◆ **What the exercise asks**
Every line containing "signed" should be identified and copied from the data below.

◆ **Record extracts**

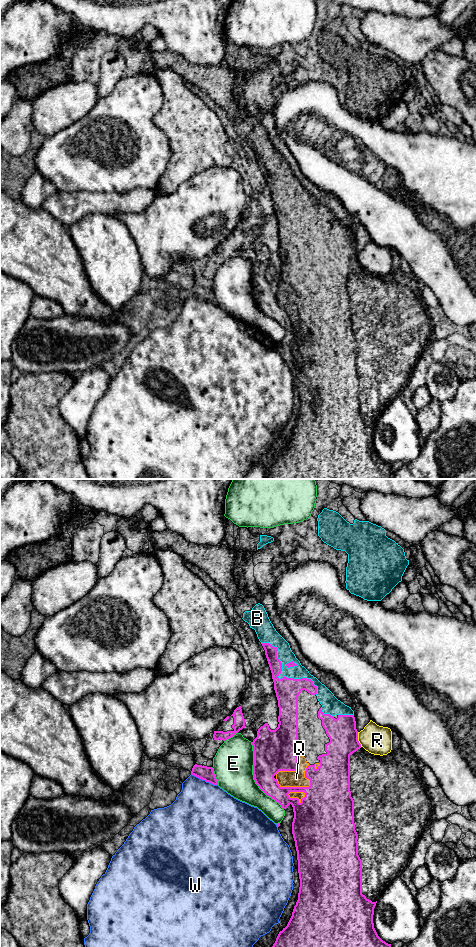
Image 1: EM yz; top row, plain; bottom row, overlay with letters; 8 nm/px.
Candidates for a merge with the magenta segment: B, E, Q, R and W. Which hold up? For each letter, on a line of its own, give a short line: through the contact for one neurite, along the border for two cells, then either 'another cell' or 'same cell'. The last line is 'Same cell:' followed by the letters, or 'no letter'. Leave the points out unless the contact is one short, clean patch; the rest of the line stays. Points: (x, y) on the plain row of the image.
B: same cell
E: another cell
Q: same cell
R: line yz (357, 252), (357, 260), (361, 266); another cell
W: another cell
Same cell: B, Q

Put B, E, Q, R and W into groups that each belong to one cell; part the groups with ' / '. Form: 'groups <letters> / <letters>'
groups B Q / E / R / W

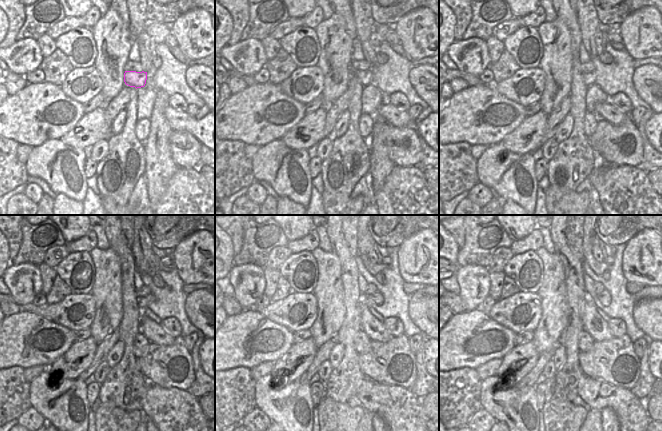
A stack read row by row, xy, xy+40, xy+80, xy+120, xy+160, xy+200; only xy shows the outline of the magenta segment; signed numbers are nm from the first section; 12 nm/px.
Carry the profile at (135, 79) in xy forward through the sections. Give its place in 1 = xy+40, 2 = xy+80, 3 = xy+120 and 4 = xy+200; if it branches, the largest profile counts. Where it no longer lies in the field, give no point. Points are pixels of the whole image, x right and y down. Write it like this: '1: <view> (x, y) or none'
1: xy+40 (364, 77)
2: xy+80 (589, 78)
3: xy+120 (143, 300)
4: xy+200 (604, 297)

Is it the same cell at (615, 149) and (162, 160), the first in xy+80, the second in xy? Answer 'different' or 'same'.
different

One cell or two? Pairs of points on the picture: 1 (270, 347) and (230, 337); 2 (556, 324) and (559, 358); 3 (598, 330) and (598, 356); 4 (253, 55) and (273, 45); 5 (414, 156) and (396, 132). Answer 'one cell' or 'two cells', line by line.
1: one cell
2: two cells
3: two cells
4: two cells
5: one cell

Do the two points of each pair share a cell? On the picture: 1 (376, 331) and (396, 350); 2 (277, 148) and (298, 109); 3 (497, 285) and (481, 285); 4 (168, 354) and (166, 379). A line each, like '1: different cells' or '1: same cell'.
1: different cells
2: different cells
3: different cells
4: same cell

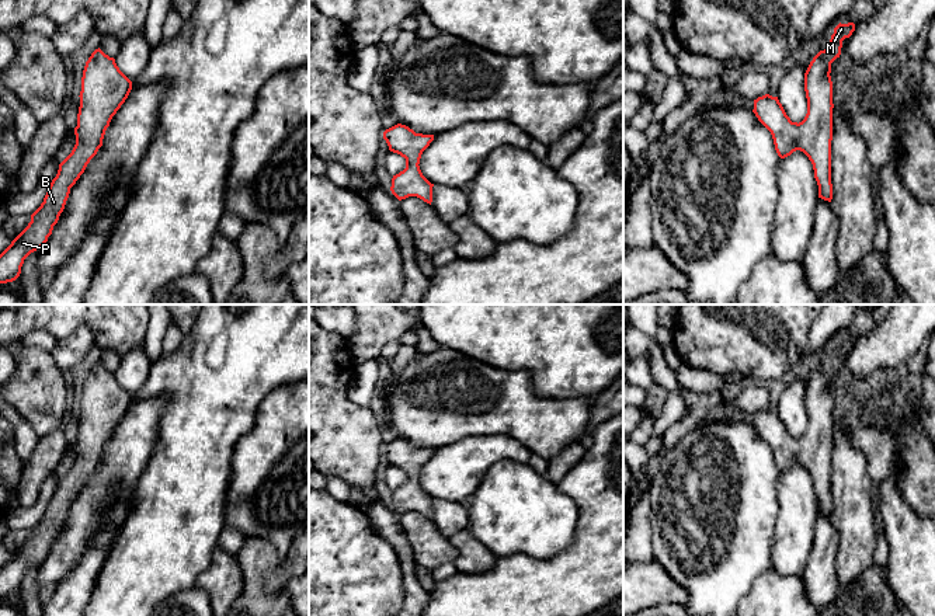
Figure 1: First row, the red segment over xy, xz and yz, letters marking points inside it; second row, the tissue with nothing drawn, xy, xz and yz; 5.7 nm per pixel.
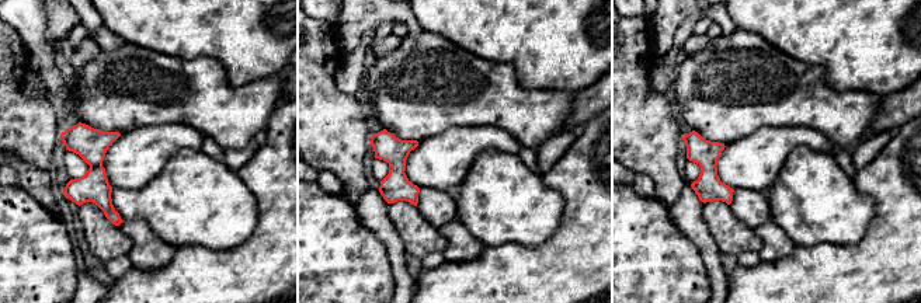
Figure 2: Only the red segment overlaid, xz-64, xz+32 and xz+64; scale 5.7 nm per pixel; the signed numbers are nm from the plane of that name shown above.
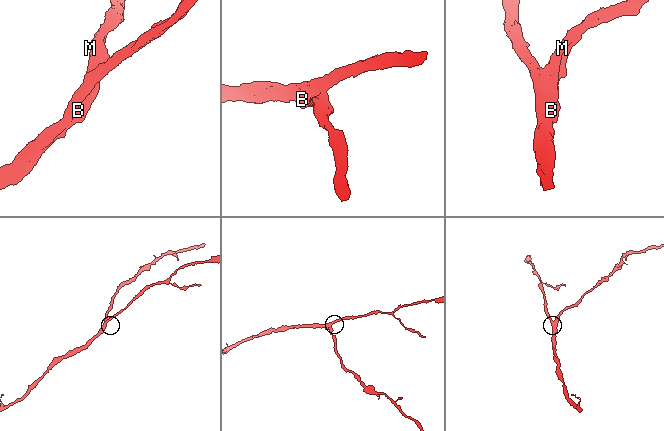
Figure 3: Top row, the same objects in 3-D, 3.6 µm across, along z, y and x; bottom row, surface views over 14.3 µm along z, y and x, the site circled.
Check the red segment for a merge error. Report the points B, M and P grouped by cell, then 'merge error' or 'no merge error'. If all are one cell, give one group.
B M P; no merge error

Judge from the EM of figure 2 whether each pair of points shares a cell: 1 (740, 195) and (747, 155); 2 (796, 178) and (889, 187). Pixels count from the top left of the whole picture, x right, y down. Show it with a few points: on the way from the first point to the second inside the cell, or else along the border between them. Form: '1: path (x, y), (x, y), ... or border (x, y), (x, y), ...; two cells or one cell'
1: border (734, 188), (765, 192); two cells
2: border (851, 176), (855, 185), (872, 199), (875, 209); two cells

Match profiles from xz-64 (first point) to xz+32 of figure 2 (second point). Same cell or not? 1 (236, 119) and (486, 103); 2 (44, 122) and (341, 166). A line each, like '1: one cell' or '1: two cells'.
1: one cell
2: one cell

◆ **Answer box**
A stack read row by row, xy, xy+40, xy+80, xy+120, xy+160, xy+200; only xy shows the outline of the magenta segment; signed numbers are nm from the first section; 12 nm/px.
Figure 2: Only the red segment overlaid, xz-64, xz+32 and xz+64; scale 5.7 nm per pixel; the signed numbers are nm from the plane of that name shown above.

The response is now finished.